MongoDB - a NoSQL style document database with full enterprise support of large datasets. This style of database is the best fit for the types of data Seeker will generate. It particularly excells at handling the massive numbers of tags and sometimes custom data that make up the searchable web we are building. This database will be the heart of Seeker, each individual app will communicate with this shared database. All Mongo records are required by the engine to have an _id field. Default generated _id fields contain a timestamp. Mongo does not have tables, it has collections. Because this is not a relational database you can not query across multiple collections. Each Mongo document has a 16 meg limit
The data structure of objects in Mongo will look something like this: Database name: Seeker
Collection:Site - information about each site on the internet that is of interest.
- domainName
- notes
- lastSearched
- searchFrequency
- referer - how did we learn about this site
- excludeLinks - array of URL and link text patterns to avoid following, for instance, duplicate content at lower resolution, or text content
- contentGroup - array of patterns that describe similar content, such as a gallary of one person
- userId
- password
- loginUrl
- throttleSpeed - default = 10s, if we wish to limit how fast we crawl, actual throttle will be (t / 2) + rnd(t) for a random throttle centered at t
Collection:Link - links to all pages and content within a site
- siteId - the _id from Site
- url
- type (page, file type)
- lastSearched
- searchFrequency
- referer - which page sent us here
Collection:Image
- linkId - the _id from Link, if that is where the image came from
- userId - the _id of a user if the image was manually uploaded
- pHash - perspective hash, most accurate method to identify duplicate images
- image
- similarHashes - json list of _id from Image of similar hashes
Collection:Artifact
- imageId - the id of the image this was parsed from
- image - the fragement from the original image representing the artifact
- type - the type of the artifact, such as Face, Ear, Eye, Tattoo, bellybutton, bicycle, whatever
- similarArtifacts - an array of _id from Artifact that have been identified as similar. This array will also contain information about who made the link, when it was made, and how highly scored the link is.
Collection:Profile
- images - array of _id from Image related to this profile
- artifacts - array of _id from Artifact related to this profile
- notations - array of notes from users and automated processes
Applications The following applications are needed
Web Crawler Responsible for reading and writing to the Site, Link, and Image document collections as it crawls the internet for data about exploited children. The crawler will stay within the list of Sites that have been identified as appropriate targets. Crawler will add to the list of Sites as it discovers outbound links but those links will be validated and configured before letting Crawler lose on them. The manual oversite of Crawler is to prevent it from crawling and downloading from sites unrelated to our mission or from downloading duplicate content or failing to keep similar content properly grouped. Once a site is identified and setup Crawler will continue to come back to it on a scheduled basis looking for additional information.

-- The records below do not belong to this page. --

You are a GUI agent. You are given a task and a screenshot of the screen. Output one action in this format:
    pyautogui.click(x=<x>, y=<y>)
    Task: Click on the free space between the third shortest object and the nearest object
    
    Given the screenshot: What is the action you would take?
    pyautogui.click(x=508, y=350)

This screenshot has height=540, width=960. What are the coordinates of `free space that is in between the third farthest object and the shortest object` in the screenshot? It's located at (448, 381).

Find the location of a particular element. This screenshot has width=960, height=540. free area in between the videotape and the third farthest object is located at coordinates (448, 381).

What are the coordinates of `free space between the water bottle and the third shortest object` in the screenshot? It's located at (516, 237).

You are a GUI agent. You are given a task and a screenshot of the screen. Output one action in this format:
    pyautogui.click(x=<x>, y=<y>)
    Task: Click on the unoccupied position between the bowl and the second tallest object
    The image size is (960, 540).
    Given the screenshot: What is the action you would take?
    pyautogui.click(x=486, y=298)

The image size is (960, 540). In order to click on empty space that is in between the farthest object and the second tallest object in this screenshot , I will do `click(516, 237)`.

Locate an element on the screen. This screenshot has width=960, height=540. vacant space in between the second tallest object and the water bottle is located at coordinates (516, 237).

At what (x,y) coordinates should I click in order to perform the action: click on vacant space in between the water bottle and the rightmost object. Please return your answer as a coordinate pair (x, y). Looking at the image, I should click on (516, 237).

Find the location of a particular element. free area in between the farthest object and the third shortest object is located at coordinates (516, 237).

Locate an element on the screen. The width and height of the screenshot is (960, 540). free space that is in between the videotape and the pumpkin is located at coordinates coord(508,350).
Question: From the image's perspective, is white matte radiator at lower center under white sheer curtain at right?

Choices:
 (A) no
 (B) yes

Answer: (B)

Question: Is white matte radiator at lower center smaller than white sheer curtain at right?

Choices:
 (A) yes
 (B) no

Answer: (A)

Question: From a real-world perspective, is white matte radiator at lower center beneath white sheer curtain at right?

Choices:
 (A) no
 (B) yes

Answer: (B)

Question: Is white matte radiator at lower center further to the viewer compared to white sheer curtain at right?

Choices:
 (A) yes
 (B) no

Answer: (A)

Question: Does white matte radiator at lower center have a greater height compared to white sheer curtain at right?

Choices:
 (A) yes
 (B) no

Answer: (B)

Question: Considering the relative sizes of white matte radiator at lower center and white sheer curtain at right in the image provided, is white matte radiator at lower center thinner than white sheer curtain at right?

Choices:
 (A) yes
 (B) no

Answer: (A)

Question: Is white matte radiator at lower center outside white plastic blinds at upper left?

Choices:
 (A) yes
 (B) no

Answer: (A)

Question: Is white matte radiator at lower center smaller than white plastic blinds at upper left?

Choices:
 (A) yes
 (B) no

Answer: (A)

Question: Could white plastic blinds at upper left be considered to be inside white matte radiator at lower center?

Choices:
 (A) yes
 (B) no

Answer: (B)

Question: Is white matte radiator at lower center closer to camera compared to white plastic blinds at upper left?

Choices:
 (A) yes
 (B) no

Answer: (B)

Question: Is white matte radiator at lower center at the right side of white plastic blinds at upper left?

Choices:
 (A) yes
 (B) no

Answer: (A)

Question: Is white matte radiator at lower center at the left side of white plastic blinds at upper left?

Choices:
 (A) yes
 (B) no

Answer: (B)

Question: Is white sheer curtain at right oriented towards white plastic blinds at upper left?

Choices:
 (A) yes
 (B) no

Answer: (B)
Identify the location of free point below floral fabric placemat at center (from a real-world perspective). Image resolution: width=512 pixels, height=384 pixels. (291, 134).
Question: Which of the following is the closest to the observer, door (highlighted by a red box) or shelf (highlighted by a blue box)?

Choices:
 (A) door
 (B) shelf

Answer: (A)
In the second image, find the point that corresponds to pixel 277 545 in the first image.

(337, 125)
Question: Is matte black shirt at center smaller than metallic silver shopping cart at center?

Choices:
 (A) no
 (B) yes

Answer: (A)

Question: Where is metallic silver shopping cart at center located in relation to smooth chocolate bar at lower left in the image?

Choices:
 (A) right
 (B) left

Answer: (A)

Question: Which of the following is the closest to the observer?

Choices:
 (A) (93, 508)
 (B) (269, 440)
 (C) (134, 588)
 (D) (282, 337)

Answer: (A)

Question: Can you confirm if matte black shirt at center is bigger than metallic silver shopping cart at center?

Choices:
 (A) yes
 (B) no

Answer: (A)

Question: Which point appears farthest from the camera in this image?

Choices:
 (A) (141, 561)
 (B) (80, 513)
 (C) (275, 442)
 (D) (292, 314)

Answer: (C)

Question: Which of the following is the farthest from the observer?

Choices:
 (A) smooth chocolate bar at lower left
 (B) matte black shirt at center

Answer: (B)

Similar Image Similar Image will calculate the pHash, or perspective hash, of each image in order to track other occurances of this same image. It will also create a list of all existing pHash which differ by less than the threshold amount, adding the _id of each matching Image to the others "similarHashes" collection.

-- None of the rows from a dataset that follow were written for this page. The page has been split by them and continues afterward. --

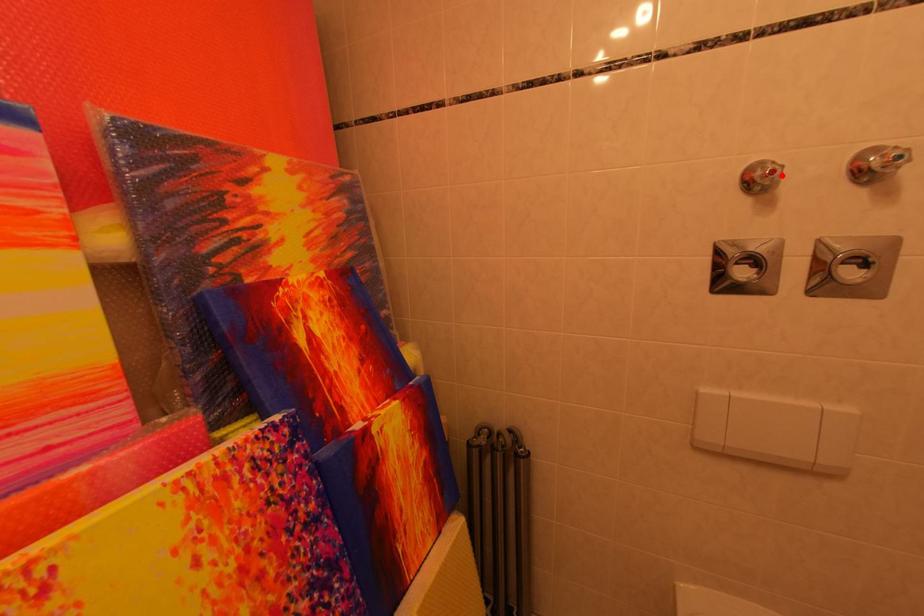
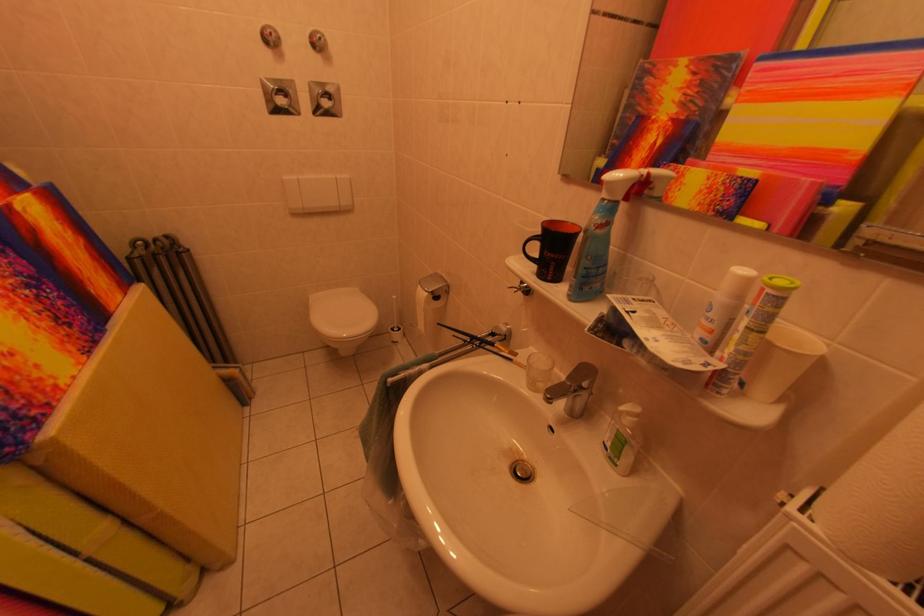
Locate, in the second image, the point that corresponds to the highlighted location in the first image.

(278, 39)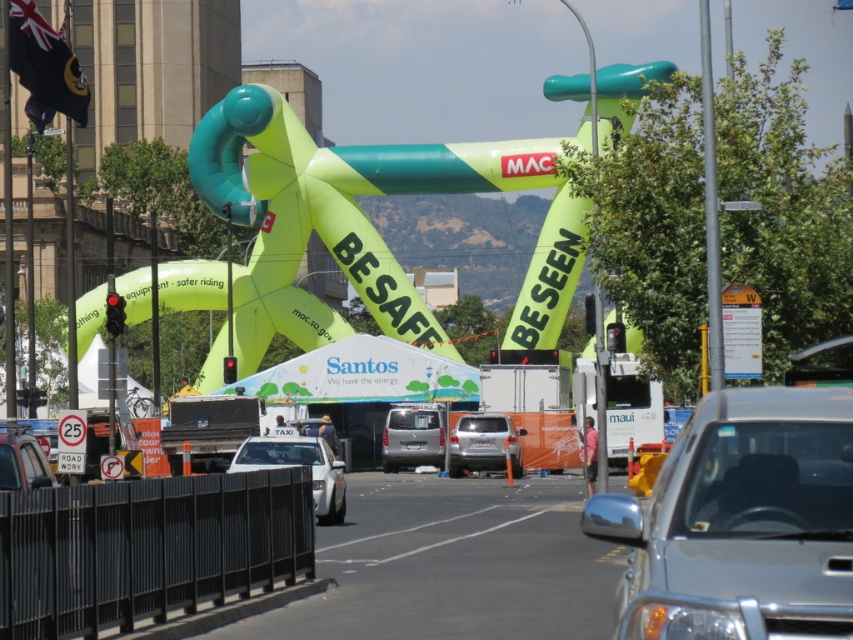
You are a pedestrian standing on the sidewalk and see the white glossy taxi at center and the orange plastic sign at upper right. Which object is taller?

The orange plastic sign at upper right is taller than the white glossy taxi at center.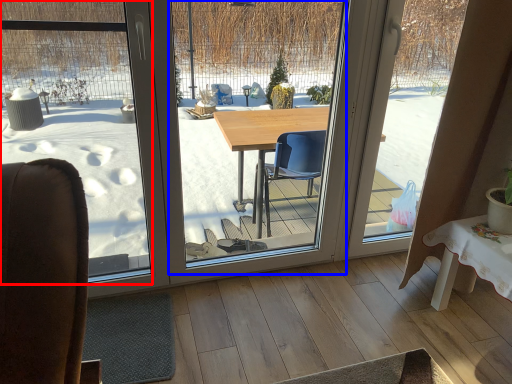
Question: Among these objects, which one is farthest to the camera, window screen (highlighted by a red box) or window screen (highlighted by a blue box)?

Choices:
 (A) window screen
 (B) window screen

Answer: (B)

Image Recognition Image recognition will look through the raw images saved by Crawler in the Image collection and will parse out all manner of useful objects into smaller image fragements. Using deep learning convolutional neural networks it will parse out faces, eyes, ears, birthmarks, tattoos, and a great variety of identifiable artifacts such as pictures, artwork, jewelery, watches, neckties, clocks, eyeglasses. These image fragments will all be processed into the Artifacts collection, tagged with what type of artifact the image represents.
Face Matching Face Matching will look through newly discovered Artifact items of type = FACE and will match them against all other Artifact of that type.

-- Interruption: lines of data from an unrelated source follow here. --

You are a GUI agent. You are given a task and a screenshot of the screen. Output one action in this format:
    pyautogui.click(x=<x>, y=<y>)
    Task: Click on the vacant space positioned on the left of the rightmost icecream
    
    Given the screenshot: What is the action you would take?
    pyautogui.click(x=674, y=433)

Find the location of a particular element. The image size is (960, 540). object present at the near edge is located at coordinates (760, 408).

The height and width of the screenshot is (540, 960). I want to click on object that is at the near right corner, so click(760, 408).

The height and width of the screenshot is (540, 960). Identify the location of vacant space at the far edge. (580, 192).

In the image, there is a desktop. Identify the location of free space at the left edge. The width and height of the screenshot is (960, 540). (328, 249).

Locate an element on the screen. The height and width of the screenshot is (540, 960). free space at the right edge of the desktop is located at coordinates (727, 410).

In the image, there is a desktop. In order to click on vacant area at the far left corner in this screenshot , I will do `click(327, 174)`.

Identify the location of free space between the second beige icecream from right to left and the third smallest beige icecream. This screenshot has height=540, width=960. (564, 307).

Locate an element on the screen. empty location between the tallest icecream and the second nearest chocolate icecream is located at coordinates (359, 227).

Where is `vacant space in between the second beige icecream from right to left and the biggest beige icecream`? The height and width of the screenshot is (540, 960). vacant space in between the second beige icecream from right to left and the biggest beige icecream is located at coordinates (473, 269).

Ear Matching Ear Matching will look through newly discovered Artifact items of type = EAR and will match them against all other Artifact of that type.
Eye Matching Eye Matching will look through newly discovered Artifact items of type = EYE and will match them against all other Artifact of that type.
Birthmark Matching Birthmark Matching will look through newly discovered Artifact items of type = BIRTHMARK and will match them against all other Artifact of that type.
Tattoo Matching Tattoo Matching will look through newly discovered Artifact items of type = TATTOO and will match them against all other Artifact of that type.
Other Image Matching Other Image Matching will look through newly discovered Artifact items that do not have special purpose matchers and will match them against all other Artifact items of the same type.